What Is an SAT Verbal Score and What Does It Mean?

The SAT verbal score refers to the Reading and Writing (RW) section of the SAT, scored on a scale from 200 to 800. Combined with the Math section (also 200 to 800), it makes up your total SAT score of 400 to 1600. The term “verbal” is a holdover from older versions of the test, but it maps directly to what College Board now calls the Evidence-Based Reading and Writing section.

How the Reading and Writing Section Works

The digital SAT uses a multistage adaptive format. The Reading and Writing section is split into two separately timed modules. The first module gives you a broad mix of easy, medium, and hard questions across all tested skills. Based on how you perform on that first module, the test routes you to a second module that skews either harder or easier on average.

This adaptive design means your performance in the first module matters. If you miss several questions early, a perfect score of 800 on the section becomes impossible even if you answer every second-module question correctly. That said, College Board emphasizes that seeing a lower-difficulty second module does not automatically lower your score. A full range of scores remains possible regardless of which module you receive, because the scoring formula accounts for the difficulty of questions you were given.

What the Section Tests

The Reading and Writing section measures four content domains, each built around a distinct set of skills:

  • Information and Ideas: Reading comprehension at its core. You identify central ideas, draw inferences, and interpret data from passages and informational graphics like tables and bar graphs.
  • Craft and Structure: Vocabulary in context, understanding an author’s purpose and rhetorical choices, and making connections between related texts.
  • Expression of Ideas: Revising written passages to improve clarity and effectiveness. This includes synthesizing information and choosing appropriate transitions.
  • Standard English Conventions: Grammar, punctuation, and sentence structure. Questions test your ability to fix run-on sentences, correct verb forms, and apply punctuation rules.

Every question is tied to a short passage or pair of passages.

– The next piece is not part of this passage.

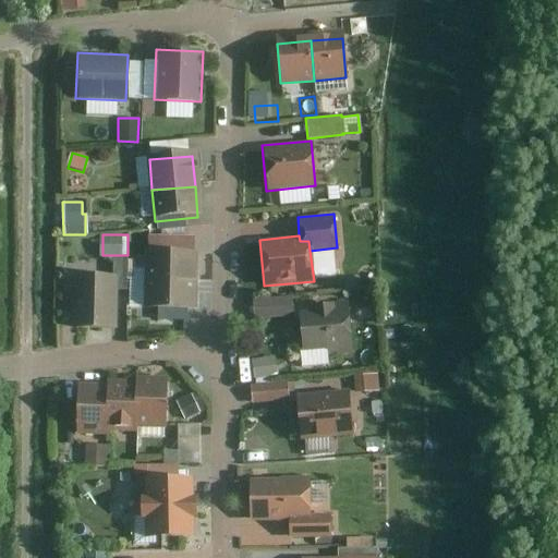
[(192,283),(192,255),(144,254),(144,282),(192,283)]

Unlike the pre-2024 SAT, which grouped questions around long reading passages, the digital format presents one question per passage, keeping each prompt relatively brief.

Average Scores and Benchmarks

For the class of 2025, the national average Reading and Writing score is 521. That puts context around any score you receive: a 521 is squarely in the middle of the pack among the more than two million students who took the test.

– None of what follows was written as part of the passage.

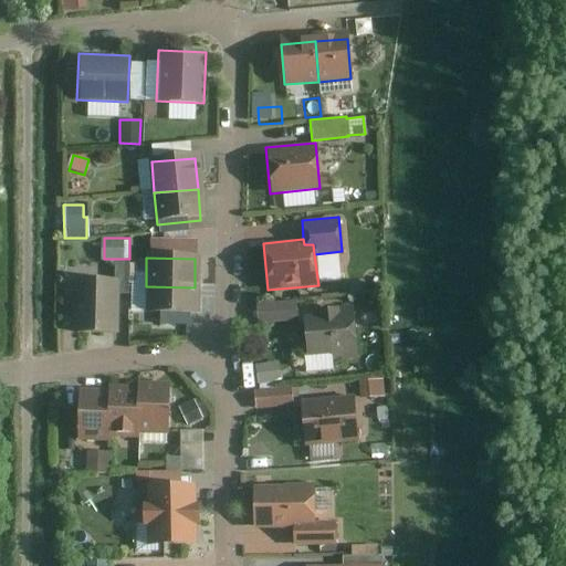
[(126,294),(127,262),(113,262),(113,279),(72,278),(71,333),(116,334),(117,293),(126,294)]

College Board also sets a college readiness benchmark for the RW section. Meeting it signals a strong likelihood of succeeding in credit-bearing college coursework. In the class of 2025, 39% of test takers met or exceeded both the RW and Math benchmarks. Falling below the benchmark does not disqualify you from college admission, but it can signal that foundational reading and writing skills need strengthening before college-level work.

What Colleges Expect

Competitive scores vary widely depending on where you apply. At highly selective universities, the middle 50% of admitted students (the range between the 25th and 75th percentile) typically falls between 710 and 780 on Reading and Writing. Schools in that tier routinely see applicant pools where a 730 or higher is common.

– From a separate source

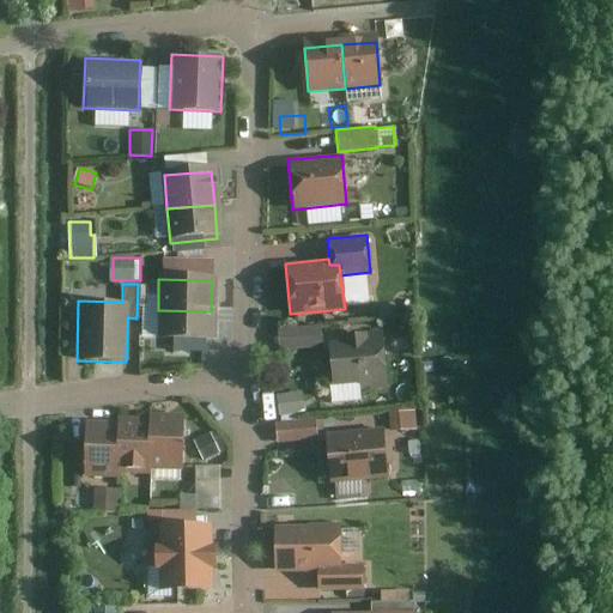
[(210,343),(211,311),(158,310),(158,343),(210,343)]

At large public research universities with broader admissions, that middle 50% range drops considerably, often falling between 650 and 750. Liberal arts colleges span a wide band as well, from the mid-600s at some schools to 770 or above at the most selective. When researching schools, look for each institution’s published middle 50% SAT range to see where your score fits. Falling within or above that range puts you in a competitive position for that school’s applicant pool.

How to Interpret Your Score

Your score report will include your RW section score (200 to 800) along with a percentile ranking that tells you what percentage of test takers scored at or below your level. A 600, for example, places you well above the national average of 521, while a 700 puts you in a much smaller group near the top of the distribution.

Because the RW section and Math section are weighted equally in the total score, a strong verbal performance can offset a weaker math result, and vice versa. If your RW score is significantly higher than your Math score, that imbalance is worth noting as you decide whether to retake the test or focus prep time on one section over the other. Most students see a bigger score improvement from targeted practice in their weaker section than from trying to push an already-strong section a few points higher.

Preparing for the Verbal Section

The four content domains give you a natural study framework. Start with a practice test to identify which domains cost you the most points. If grammar questions are dragging your score down, drilling Standard English Conventions will yield faster gains than rereading novels. If vocabulary-in-context questions are the issue, building familiarity with academic and literary word usage is a more targeted fix.

College Board offers free practice through its own platform, including full-length adaptive practice tests that mimic the real testing experience. Because the digital SAT adapts to your performance, practicing under timed conditions on a screen (rather than on paper) gives you the most realistic preparation. Focus on pacing: each module is separately timed, and running out of time in the first module can route you to an easier second module, capping your scoring potential before you even get there.